TRABAJO POR HACER:
**1.** Copia sin cambios las líneas de los registros que van desde la que contiene "403, 1122, 435]" hasta la que contiene "1374, 1122, 1406]", ambas incluidas.
**2.** Prolonga, por favor, el texto sobre la homilía en la misa a partir del punto en que termina.

A la celebración de la Santa Misa acuden personas de la más variada condición social y económica, cultural e intelectual. Los hay muy formados, cierto, pero hay muchos otros (y me temo que son mayoría) que no tienen más formación que la que reciben en la celebración litúrgica dominical y, especialmente, en la homilía. Acabada la Santa Misa dominical muchos católicos no vuelven a escuchar o leer sobre la fe, la doctrina católica y lo que la Santa Madre Iglesia enseña hasta el domingo siguiente, nuevamente en la Misa dominical y, especialmente, en la homilía.
Por ello la homilía tiene una gran importancia, no por sí misma sino porque tiene como función favorecer una mejor comprensión de la Palabra de Dios y hacerla más eficaz en la vida del católico (Sacramentum Catitatis, 46; Verbum Domini, 59). Esto es, la predicación homilética busca fomentar la conversión de las personas a Jesucristo y mejorar la vida cristiana en todas sus exigencias, tanto de vida espiritual como testimonial y de responsabilidad social.
Tal es la importancia de la homilía que Juan Pablo II -en Catechesi Tradendae 48- la considera como uno de los momentos principales de la catequesis porque con ella se «vuelve a recorrer el itinerario de fe propuesto por la catequesis y la conduce a su perfeccionamiento natural», interviniendo como un importante elemento pedagógico de cara a la Celebración Eucarística.
Por lo tanto, como se insiste en Sacrosantum Concilium 24 y 52, la predicación homilética es una forma de catequesis sistemática a partir de la Palabra de Dios proclamada en la celebración. Debe estar centrada en los textos bíblicos y tiene el objetivo de facilitar el que los fieles se familiaricen con el conjunto de los misterios de la fe y de las normas de la vida cristiana. Esto hace de ella una forma litúrgica de educar en la fe y pertenece por entero a la misma dinámica de la presencia de la Palabra de Dios en la Santa Misa e incardinada en ella, en el propio culto litúrgico y en los signos sacramentales.
El Concilio Vaticano II en Dei Verbum, 12 y 24 señala los criterios para una interpretación de la Escritura conforme al Espíritu que la inspiró, los cuales están encaminados a que la homilía sirva para exhortar a orar, vivir, proclamar y celebrar la fe en íntima relación con el kerigma, con la exposición catequética y con el llamamiento a la perseverancia; todo ello en comunión con la presencia del Señor.
En consecuencia, la homilía como prolongación de la proclamación de Palabra (CIC 1154), ha de apuntar a la comprensión del Misterio que se celebra y ha de invitar a la misión, disponiendo a la asamblea a profesar la fe, a orar y a celebrar la Eucaristía. Esto es, la centralidad de la homilía es Cristo, Salvador y Salvación.

DATOS PROPORCIONADOS:
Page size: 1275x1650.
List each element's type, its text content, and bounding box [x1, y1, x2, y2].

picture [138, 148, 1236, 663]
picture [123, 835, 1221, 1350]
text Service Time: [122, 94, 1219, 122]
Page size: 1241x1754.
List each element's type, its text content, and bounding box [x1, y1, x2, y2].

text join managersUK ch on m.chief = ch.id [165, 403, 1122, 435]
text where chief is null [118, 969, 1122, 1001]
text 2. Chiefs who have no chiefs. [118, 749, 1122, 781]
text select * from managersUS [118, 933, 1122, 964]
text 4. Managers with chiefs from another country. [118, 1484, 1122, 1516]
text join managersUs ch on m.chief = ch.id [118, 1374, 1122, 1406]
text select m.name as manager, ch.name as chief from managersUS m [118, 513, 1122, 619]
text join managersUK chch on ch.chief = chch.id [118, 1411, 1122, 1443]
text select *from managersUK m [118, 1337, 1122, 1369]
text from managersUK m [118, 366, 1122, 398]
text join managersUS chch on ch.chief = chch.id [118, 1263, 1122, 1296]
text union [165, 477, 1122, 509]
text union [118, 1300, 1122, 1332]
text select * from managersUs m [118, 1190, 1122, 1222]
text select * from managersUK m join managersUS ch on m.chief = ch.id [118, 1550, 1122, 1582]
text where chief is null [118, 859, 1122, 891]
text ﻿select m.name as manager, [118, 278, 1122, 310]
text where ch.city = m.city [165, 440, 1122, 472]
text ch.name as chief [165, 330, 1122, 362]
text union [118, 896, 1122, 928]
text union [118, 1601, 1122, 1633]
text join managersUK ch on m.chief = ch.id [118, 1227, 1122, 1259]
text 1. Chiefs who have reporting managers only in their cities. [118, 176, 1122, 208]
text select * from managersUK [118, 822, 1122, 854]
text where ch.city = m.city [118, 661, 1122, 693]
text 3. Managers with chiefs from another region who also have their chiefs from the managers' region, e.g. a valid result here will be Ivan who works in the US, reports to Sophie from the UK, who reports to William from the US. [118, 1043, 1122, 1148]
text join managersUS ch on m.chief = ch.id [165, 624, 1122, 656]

RESULTADOS DE TAREAS:
**1.**
text join managersUK ch on m.chief = ch.id [165, 403, 1122, 435]
text where chief is null [118, 969, 1122, 1001]
text 2. Chiefs who have no chiefs. [118, 749, 1122, 781]
text select * from managersUS [118, 933, 1122, 964]
text 4. Managers with chiefs from another country. [118, 1484, 1122, 1516]
text join managersUs ch on m.chief = ch.id [118, 1374, 1122, 1406]

**2.**
La homilía es, así, una «concentración cristológica». Es decir, la liturgia de la Palabra (con las lecturas, la homilía y la oración universal) y la liturgia eucarística (con la presentación del pan y del vino, la acción de gracias, la consagración y la comunión) forman una unidad (CIC 1346) y un solo acto de culto (Sacrosanctum Concilium 56). Es así que la mesa preparada para nosotros en la Eucaristía es a la vez la de la Palabra de Dios proclamada y prolongada en la Homilía y la del Cuerpo del Señor (Dei Verbum 21).
Por su parte el Código de Derecho Canónico 767 señala que: «Entre las formas de predicación destaca la homilía, que es parte de la misma liturgia y está reservada al sacerdote o al diácono; a lo largo del año litúrgico, expónganse en ella, partiendo del texto sagrado, los misterios de la fe y las normas de vida cristiana».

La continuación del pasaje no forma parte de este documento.